Reproduce every line of the items below word for word, omitting the pictures.

╭─ DATA SUPPLIED

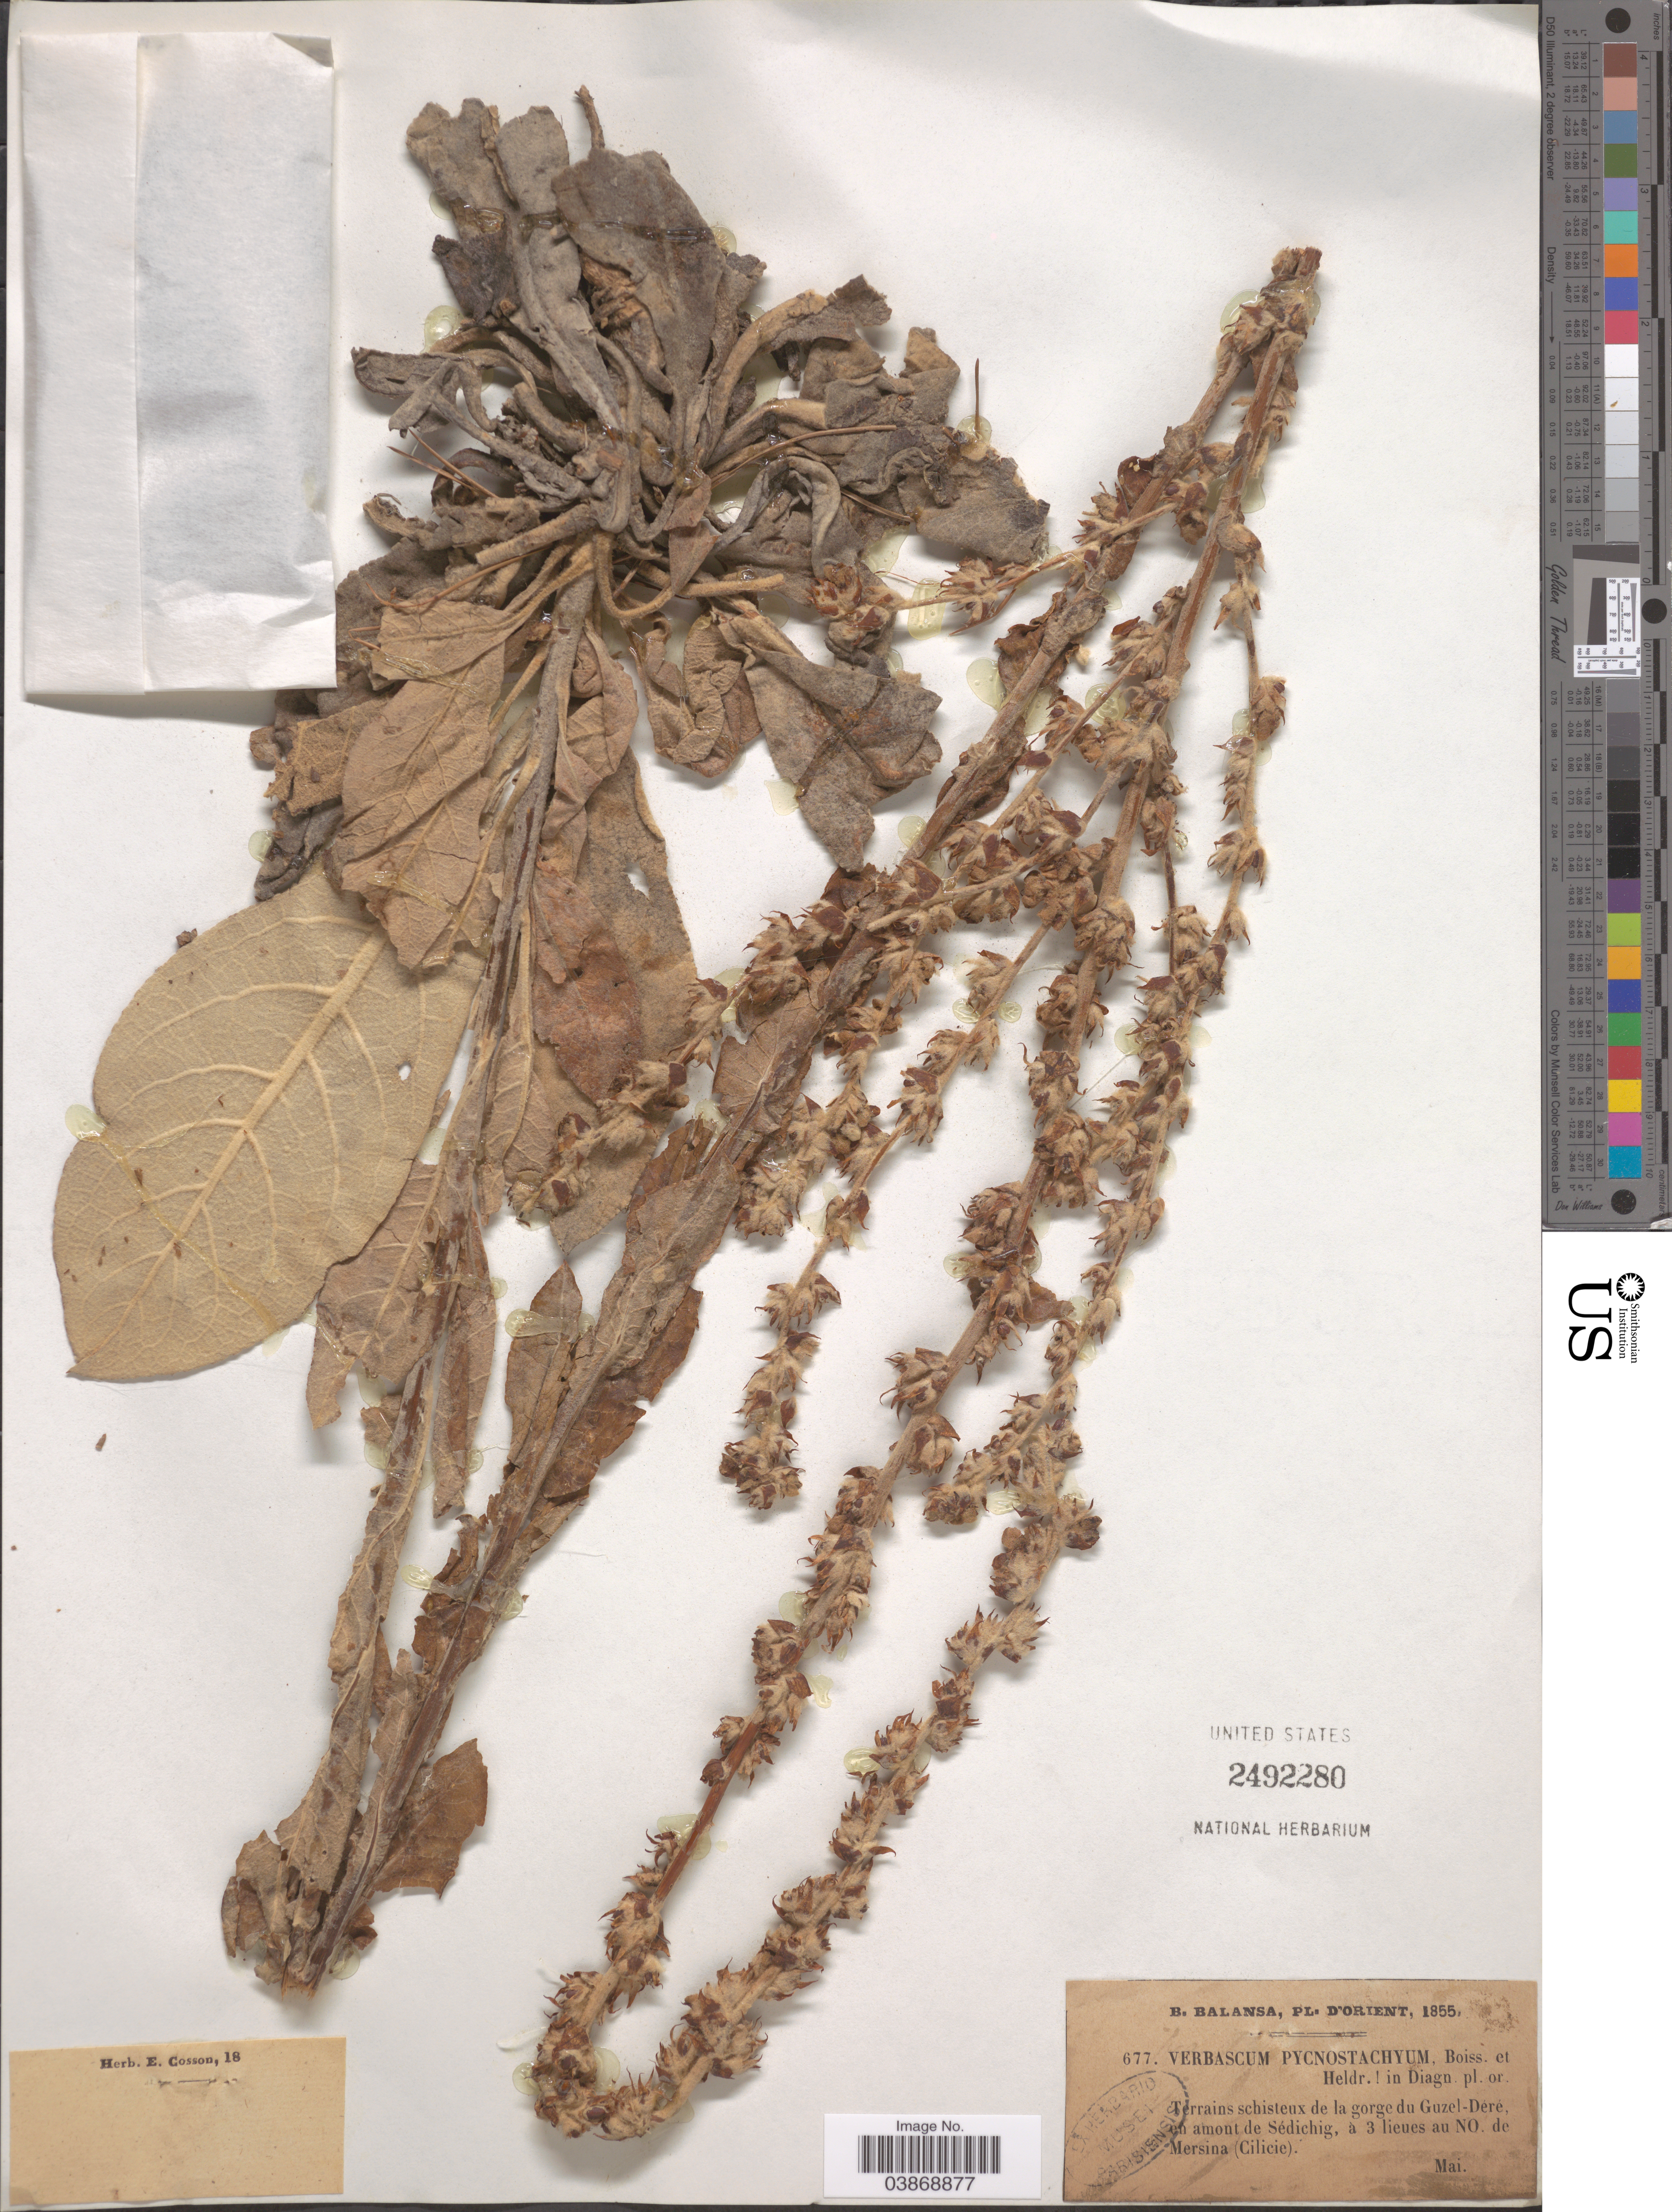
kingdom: Plantae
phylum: Tracheophyta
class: Magnoliopsida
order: Lamiales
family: Scrophulariaceae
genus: Verbascum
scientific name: Verbascum pycnostachyum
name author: Boiss. & Heldr.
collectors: B. Balansa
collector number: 677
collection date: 1855-05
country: Turkey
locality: D'Orient. Terrains schisteux de la gorge du Guzel-Déré, en amont de Sédichig, à 3 lieues au NO. de Mersina (Cilicie).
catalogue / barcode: US 2492280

╰─

EXERCISE OUTPUT:
kingdom: Plantae
phylum: Tracheophyta
class: Magnoliopsida
order: Lamiales
family: Scrophulariaceae
genus: Verbascum
scientific name: Verbascum pycnostachyum
name author: Boiss. & Heldr.
collectors: B. Balansa
collector number: 677
collection date: 1855-05
country: Turkey
locality: D'Orient. Terrains schisteux de la gorge du Guzel-Déré, en amont de Sédichig, à 3 lieues au NO. de Mersina (Cilicie).
catalogue / barcode: US 2492280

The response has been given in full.